Zum anderen ist da eine recht ironische Nähe zwischen den Kürzeln des Rettungsfonds „EFSF“ und dem „EFTS“ („Electronic Fund Transfer System“, u.a.: „Electronic Banking“), das sehr viel mehr zum eigentlichen Kernproblem gehört, an dem jedoch die Idee des Rettungsschirms haarscharf vorbeirauscht. Beträchtlicher Teil des eigentlichen Kernproblems nämlich ist nicht die Kreditwürdigkeit eines Staates, nicht „der Euro“ und nicht das Geld, sondern die Information über Geld.

Spätestens seit dem das „Electronic Banking“ möglich und inzwischen zur Normalität wurde, finden Geldtransfers weitgehend vollautomatisiert statt, ohne Zeitverzug durch menschliche Bearbeitung, sofort, auf der Stelle und „in Echtzeit“. Wenn früher die 864 Kunden einer kleinstädtischen Bank gleichzeitig Geld überweisen wollten, mussten sie dafür Schlange stehen, zahlreiche Bankangestellte hatten alle Hände voll zu tun, um die Formulare nacheinander abzuarbeiten.
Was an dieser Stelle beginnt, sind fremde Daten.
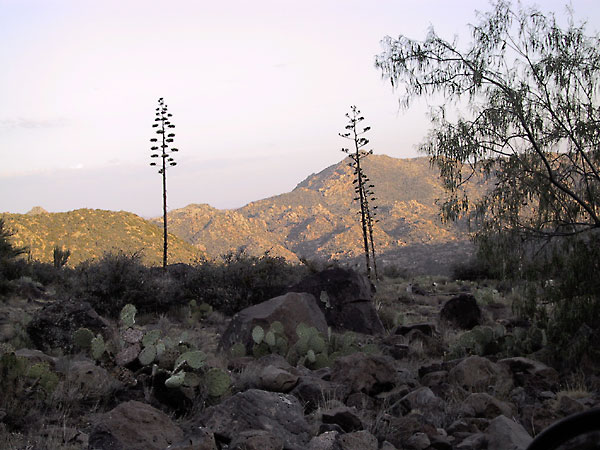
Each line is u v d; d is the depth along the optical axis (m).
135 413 5.15
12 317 13.96
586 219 9.98
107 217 128.88
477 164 10.32
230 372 8.34
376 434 5.84
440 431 5.93
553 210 9.93
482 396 6.68
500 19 10.17
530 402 7.52
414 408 6.79
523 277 10.27
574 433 1.85
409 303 25.27
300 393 6.84
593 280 9.72
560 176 10.02
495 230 10.14
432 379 8.21
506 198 10.07
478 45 10.30
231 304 19.89
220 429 5.16
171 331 14.41
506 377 8.12
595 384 8.28
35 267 25.25
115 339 10.48
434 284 34.78
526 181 9.85
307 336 10.16
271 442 4.70
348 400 7.01
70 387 6.70
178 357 7.17
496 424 5.62
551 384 8.22
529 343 10.77
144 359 7.36
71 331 10.97
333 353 10.48
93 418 6.09
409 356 11.55
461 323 17.78
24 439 5.27
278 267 21.22
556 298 9.98
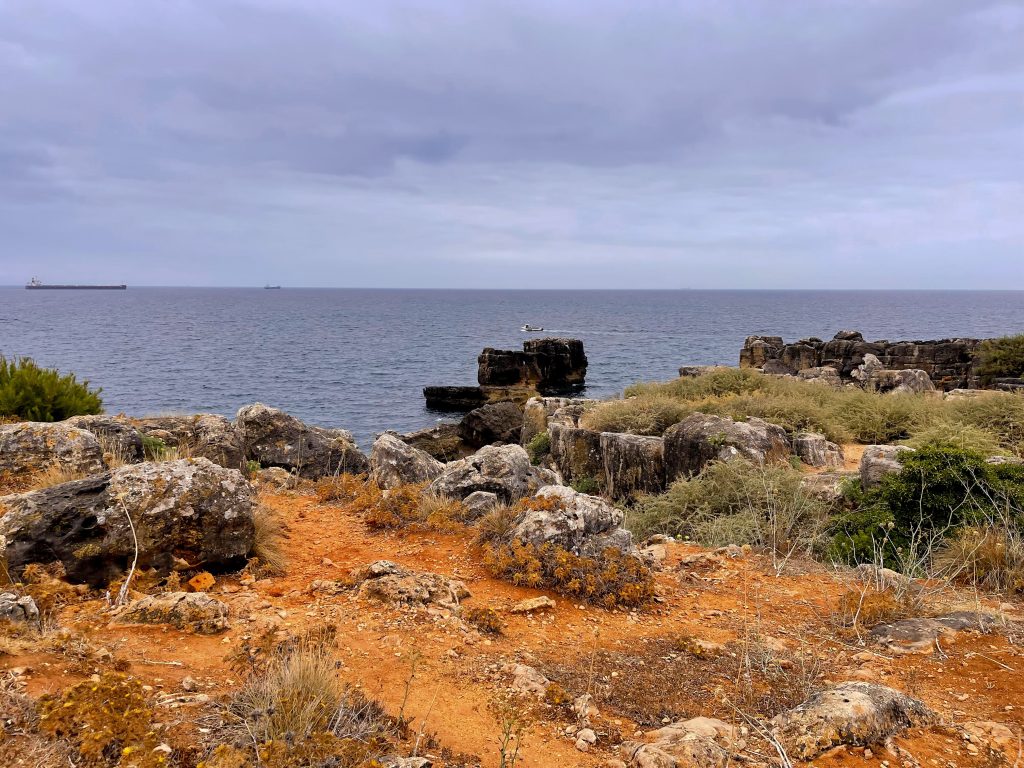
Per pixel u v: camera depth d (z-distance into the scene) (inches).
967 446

Heute können erheblich mehr als 864 Menschen ihre Überweisungen am Computer selbst vornehmen – allesamt gleichzeitig.

Auf diese Weise werden mit dem selben Geld in der selben Zeit heute rund zehnmal mehr Transaktionen durchgeführt als vor dem Zeitalter des „Electronic Banking“. In globalisierten und datenvernetzten Zeiten beeinflusst so die bloße Information über z.B. eine zu erwartende Missernte bei Kaffeebohnen innerhalb von Sekunden den Kaffeepreis – weit bevor die Missernte tatsächlich eintritt. Und die bloße Spekulation (also: kursierende Information) über die angeblich drohende Pleite eines Staates manövriert das betroffene Land tatsächlich in akute Finanzprobleme, die es vorher gar nicht hatte.
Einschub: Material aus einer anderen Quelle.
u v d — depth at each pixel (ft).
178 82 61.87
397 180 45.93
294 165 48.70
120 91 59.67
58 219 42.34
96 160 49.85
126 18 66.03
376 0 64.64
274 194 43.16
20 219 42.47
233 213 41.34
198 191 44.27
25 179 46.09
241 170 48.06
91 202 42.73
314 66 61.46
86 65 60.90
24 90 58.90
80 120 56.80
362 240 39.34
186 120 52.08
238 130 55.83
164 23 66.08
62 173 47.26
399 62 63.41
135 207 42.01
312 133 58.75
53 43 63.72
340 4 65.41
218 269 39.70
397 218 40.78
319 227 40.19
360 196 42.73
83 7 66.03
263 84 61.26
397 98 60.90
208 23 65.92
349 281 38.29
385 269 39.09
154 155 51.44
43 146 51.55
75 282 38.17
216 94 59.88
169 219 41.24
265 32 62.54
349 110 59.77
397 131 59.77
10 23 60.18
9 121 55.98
Das Dumme ist nun: Die Wirtschaftstheorie ist grundsätzlich seit dem 17. Jahrhundert völlig unverändert. Deshalb spielt u.v.a. auch der Faktor Information darin nicht die geringste Rolle, also auch nicht die Information über Geld, geschweige denn deren extreme Beschleunigung bis hin zur „Echtzeit“ durch Datenverarbeitung und Internet, geschweige denn die daraus entstandene „Globalisierung“.

Mindestens ebenso dumm: Der Faktor Information unterliegt nicht den sonst üblichen Bedingungen des Handels. Wenn sich eine Information verbreitet, dann verfügen in Windeseile sämtliche Eingeweihten, mitunter Millionen Menschen, darüber. Und das löst eine wesentliche Voraussetzung der steinalten Wirtschaftstheorie – nämlich: Knappheit – in Luft auf.

Das alles sind – nur wenige beispielhafte – Gründe, warum nicht nur der „Retttungsschirm“ und „Rettungsfonds“ die Anführungsstriche zwingend erforderlich macht, sondern dass viel mehr eine ganz andere Rettung erforderlich wäre: unser aller Rettung vor diesem maroden, zukunftsfeindlichen Wirtschaftssystem.